Recluse dans son modeste appartement d'al-Ganayen, une banlieue de Suez, Kawsar Zaki assure qu'elle ne trouvera pas la paix «tant que Moubarak et sa clique n'auront pas été pendus pour leurs crimes». Sur chaque mur, des photos de Mustafa Ragab rappellent le prix payé par ce garçon de 21 ans, alors employé comme agent de sécurité dans une société de construction. «Il n'avait aucune activité politique, mais voulait dénoncer la pauvreté, le chômage et la corruption», murmure Kawsar Zaki, drapée dans son abaya noire. Parti de chez lui en début de soirée, Mustafa a été tué d'une balle dans le cœur peu après son arrivée sur la place Arbeyn, épicentre des affrontements. «J'ai appris sa mort par la télévision, raconte sa mère. Au début, les médecins ont essayé de nous faire croire qu'il avait suffoqué à cause des gaz lacrymogènes. Puis un cheikh salafiste est intervenu pour obtenir le rapport d'autopsie et nous avons découvert l'horrible vérité.»

 

Volontiers frondeuse, la ville portuaire de Suez cumule les fragilités économiques et sociales, en dépit d'une riche activité industrielle et de la manne des droits de passage exigés pour la traversée du Canal.

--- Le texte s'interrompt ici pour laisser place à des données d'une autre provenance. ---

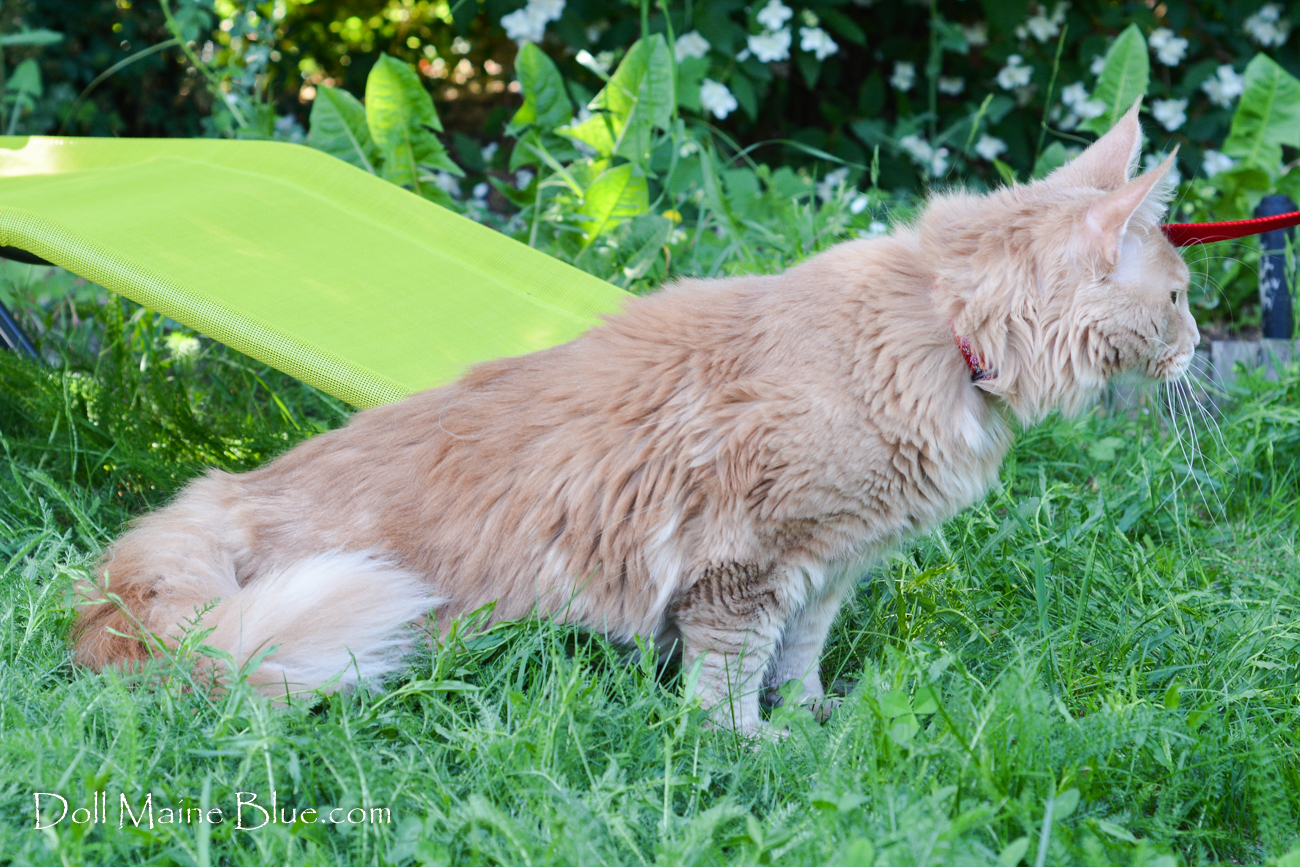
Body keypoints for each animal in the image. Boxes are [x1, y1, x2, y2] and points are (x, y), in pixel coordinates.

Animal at [73, 103, 1198, 734]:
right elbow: (728, 676)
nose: (1199, 346)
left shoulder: (832, 562)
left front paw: (819, 717)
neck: (940, 331)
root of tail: (204, 505)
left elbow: (802, 656)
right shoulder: (745, 562)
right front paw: (751, 745)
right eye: (1184, 296)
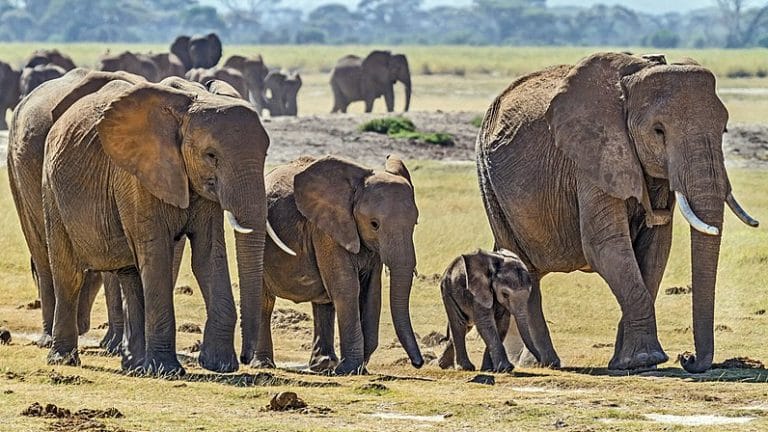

Ces derniers mois, les conflits sociaux se sont multipliés pour dénoncer la politique de recrutement de grandes sociétés qui, à entendre les syndicats, préfèrent importer de Haute Égypte une main-d'œuvre docile et bon marché plutôt que d'embaucher sur place. «Peu avant sa mort, mon fils avait postulé pour un emploi dans l'industrie, mais on lui avait préféré un candidat d'un autre gouvernorat», raconte Kawsar Zaki. «Le régime a compris trop tard que le peuple de Suez n'est pas du genre à se laisser piétiner», s'insurge Amal, sœur du «martyr» Farag Abdel Fattah.

 

« Impunité » de la police

 

Le 28 janvier 2011, ce père de trois enfants âgé de 44 ans, fonctionnaire sur le port de Suez le matin et chauffeur de taxi l'après-midi, a été tué d'une balle dans le cou alors qu'il venait de sortir de la mosquée. «Nous connaissons le nom du policier qui a tiré et nous avons réuni des témoins à charge, mais la justice ne fait rien», s'étrangle Amal. Comme les autres parents de «martyr», cette jeune femme, qui porte le niqab mais se dit politiquement «libérale», déplore les lenteurs de l'instruction et l'«impunité» dont bénéficierait la police.

 

Les uns après les autres, les fonctionnaires arrêtés pour leur rôle dans la répression ont été relâchés puis mutés au Caire, sans qu'aucune condamnation n'ait pour l'heure été prononcée. Un processus qui révolte les familles, même s'il est jugé «logique» par l'avocat de cinq policiers, Me Ahmad al-Adawi, selon qui «aucun élément matériel ne permet d'incriminer les suspects».

 

«En juillet, nous avons coupé l'autoroute de Suez pour protester contre ces remises en libertés. Mais il faut se rendre à l'évidence, déplore Amal: les militaires ne veulent pas voir ces policiers condamnés par les tribunaux.» Visiblement attentif à la colère des familles de «martyrs», le Conseil suprême des forces armées a promis dimanche de leur remettre à titre posthume la «Médaille du 25 janvier».

 

Un geste aussitôt rejeté par Tamer Sayed Radwane. «Ce n'est pas un morceau de métal qui va nous rendre justice, de même que nous n'accepterons jamais l'argent que nous propose la famille d'Ibrahim Farag pour apaiser notre colère», assure le porte-parole. Avec les autres familles, il manifestera cet après-midi dans les rues de Suez, drapé dans un linceul blanc et escortant un cercueil vide.